Imaginatively structured around Fife'south secret memories and alternating between the experiences of the characters who are filming his confession, the novel challenges our assumptions and understanding nigh a meaning lost chapter in American history and the nature of memory itself. Russell Banks gives united states a daring and resonant work about the telescopic of one man'due south mysterious life, revealed through the fragments of his recovered past.

"A challenging, risk-taking work marked past a wry and compassionate intelligence."
— Kirkus Review

"During a career stretching almost half a century, Russell Banks has published an extraordinary collection of dauntless, morally imperative novels. The same marrow-delving impulse runs through them all, but otherwise information technology would be difficult to characterize such a vast and diverse body of work. Banks presents the story of a man vehement through the angel of others in search of a sense of purpose commensurate with his ego . . .In this complex and powerful novel, we come up face up to face up with the excruciating allure of redemption."
— Washington Post

Before joining Yaddo in 2000, award-winning author and editor Elaina Richardson was editor-in-master of Elle magazine. Prior to Elle, she worked for publications in the US and her native Uk, including Mirabella, the Guardian and the BBC. She holds an MLitt from Oxford University, an M.A. from the University of Edinburgh, and an honorary doctorate from Kenyon
College, and has written and lectured extensively on 18th-century literature and culture.

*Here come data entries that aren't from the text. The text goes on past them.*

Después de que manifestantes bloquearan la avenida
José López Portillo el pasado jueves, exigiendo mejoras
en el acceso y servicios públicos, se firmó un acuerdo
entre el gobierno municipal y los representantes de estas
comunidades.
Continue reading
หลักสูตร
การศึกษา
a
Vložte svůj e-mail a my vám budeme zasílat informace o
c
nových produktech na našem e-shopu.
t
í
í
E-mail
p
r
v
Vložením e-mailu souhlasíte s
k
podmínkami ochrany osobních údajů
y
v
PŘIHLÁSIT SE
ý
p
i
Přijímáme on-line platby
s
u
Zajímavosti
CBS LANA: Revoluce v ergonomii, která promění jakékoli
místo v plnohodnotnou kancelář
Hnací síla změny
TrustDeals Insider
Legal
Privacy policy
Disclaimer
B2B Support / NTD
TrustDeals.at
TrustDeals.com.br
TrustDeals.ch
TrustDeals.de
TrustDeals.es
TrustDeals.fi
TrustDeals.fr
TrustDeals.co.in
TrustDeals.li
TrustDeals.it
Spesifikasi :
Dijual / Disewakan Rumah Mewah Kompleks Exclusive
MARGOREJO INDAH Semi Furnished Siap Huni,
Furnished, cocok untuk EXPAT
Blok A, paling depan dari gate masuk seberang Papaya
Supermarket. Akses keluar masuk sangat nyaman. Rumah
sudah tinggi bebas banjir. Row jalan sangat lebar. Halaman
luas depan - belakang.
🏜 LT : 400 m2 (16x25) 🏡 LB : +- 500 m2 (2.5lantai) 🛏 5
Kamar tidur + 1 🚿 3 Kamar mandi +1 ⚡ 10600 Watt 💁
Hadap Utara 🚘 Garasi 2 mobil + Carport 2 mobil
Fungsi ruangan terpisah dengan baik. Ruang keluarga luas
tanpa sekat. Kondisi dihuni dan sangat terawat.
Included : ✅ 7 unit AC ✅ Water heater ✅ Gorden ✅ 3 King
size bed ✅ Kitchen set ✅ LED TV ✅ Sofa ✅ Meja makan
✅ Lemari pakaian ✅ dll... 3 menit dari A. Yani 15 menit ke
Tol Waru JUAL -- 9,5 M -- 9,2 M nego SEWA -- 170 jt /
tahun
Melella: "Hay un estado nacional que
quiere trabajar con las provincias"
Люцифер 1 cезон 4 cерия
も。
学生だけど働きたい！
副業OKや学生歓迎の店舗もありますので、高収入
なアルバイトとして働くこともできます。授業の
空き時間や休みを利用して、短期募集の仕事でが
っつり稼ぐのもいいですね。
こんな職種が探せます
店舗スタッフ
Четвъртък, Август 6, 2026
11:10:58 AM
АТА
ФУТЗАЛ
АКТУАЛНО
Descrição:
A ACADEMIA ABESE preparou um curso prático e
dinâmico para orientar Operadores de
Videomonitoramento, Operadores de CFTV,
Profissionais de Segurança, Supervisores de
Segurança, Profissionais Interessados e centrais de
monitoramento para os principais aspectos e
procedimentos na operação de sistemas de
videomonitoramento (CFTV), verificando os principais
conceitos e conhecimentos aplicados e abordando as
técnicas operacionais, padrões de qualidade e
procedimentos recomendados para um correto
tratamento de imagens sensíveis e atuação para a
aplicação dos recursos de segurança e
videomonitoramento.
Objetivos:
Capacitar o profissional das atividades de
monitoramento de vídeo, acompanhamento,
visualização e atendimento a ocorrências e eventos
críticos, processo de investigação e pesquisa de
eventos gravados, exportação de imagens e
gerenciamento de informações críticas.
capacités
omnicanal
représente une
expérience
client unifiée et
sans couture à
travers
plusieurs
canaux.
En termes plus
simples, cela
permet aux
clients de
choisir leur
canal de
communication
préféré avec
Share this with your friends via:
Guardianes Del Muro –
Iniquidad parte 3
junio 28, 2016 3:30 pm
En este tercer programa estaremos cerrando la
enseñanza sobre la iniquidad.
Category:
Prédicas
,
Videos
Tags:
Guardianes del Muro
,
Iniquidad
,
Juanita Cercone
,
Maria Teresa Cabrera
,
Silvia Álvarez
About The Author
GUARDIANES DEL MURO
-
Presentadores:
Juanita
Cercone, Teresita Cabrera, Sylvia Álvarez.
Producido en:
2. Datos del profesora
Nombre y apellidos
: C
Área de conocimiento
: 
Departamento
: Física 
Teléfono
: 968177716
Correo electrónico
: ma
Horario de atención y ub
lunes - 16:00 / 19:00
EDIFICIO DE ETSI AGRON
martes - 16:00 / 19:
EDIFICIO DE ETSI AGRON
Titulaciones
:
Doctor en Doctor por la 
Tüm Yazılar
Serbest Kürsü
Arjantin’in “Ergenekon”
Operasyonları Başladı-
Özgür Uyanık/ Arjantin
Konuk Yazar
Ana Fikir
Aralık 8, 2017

Presented in partnership with Yaddo

Watch the Video Here

The Art of the Cocktail, Special Presentation in Partnership with SPAC

Join the Saratoga Book Festival, SPAC, the Activity Council and Inferior Committee, and for CulinaryArts@SPAC: "The Negroni with Matt Hranek" on Sat, October 16 , 5:30pm. This result kicks off on the Pines Terrace with hors d'oeuvres past Kim Klopstick of Lily and the Rose, and a flight of Negroni variations past writer Matt Hranek and mixologist/co-owner of Village and Ghost Brendan Dillon . WAMC'due south Joe Donahue will lead a chat with Hranek and Dillon, followed by a book signing and audience Q&A.

Note: Video for this session is not available.

Cheers to our 2021 Cultural & Programming Partners

2021 Saratoga Book Festival
Corporate Sponsors

Bravos & Publishers

Saratoga Arts made this program possible with a Community Arts Grant funded by the New York State Quango on the Arts with the support of Governor Andrew Yard. Cuomo and the New York State Legislature.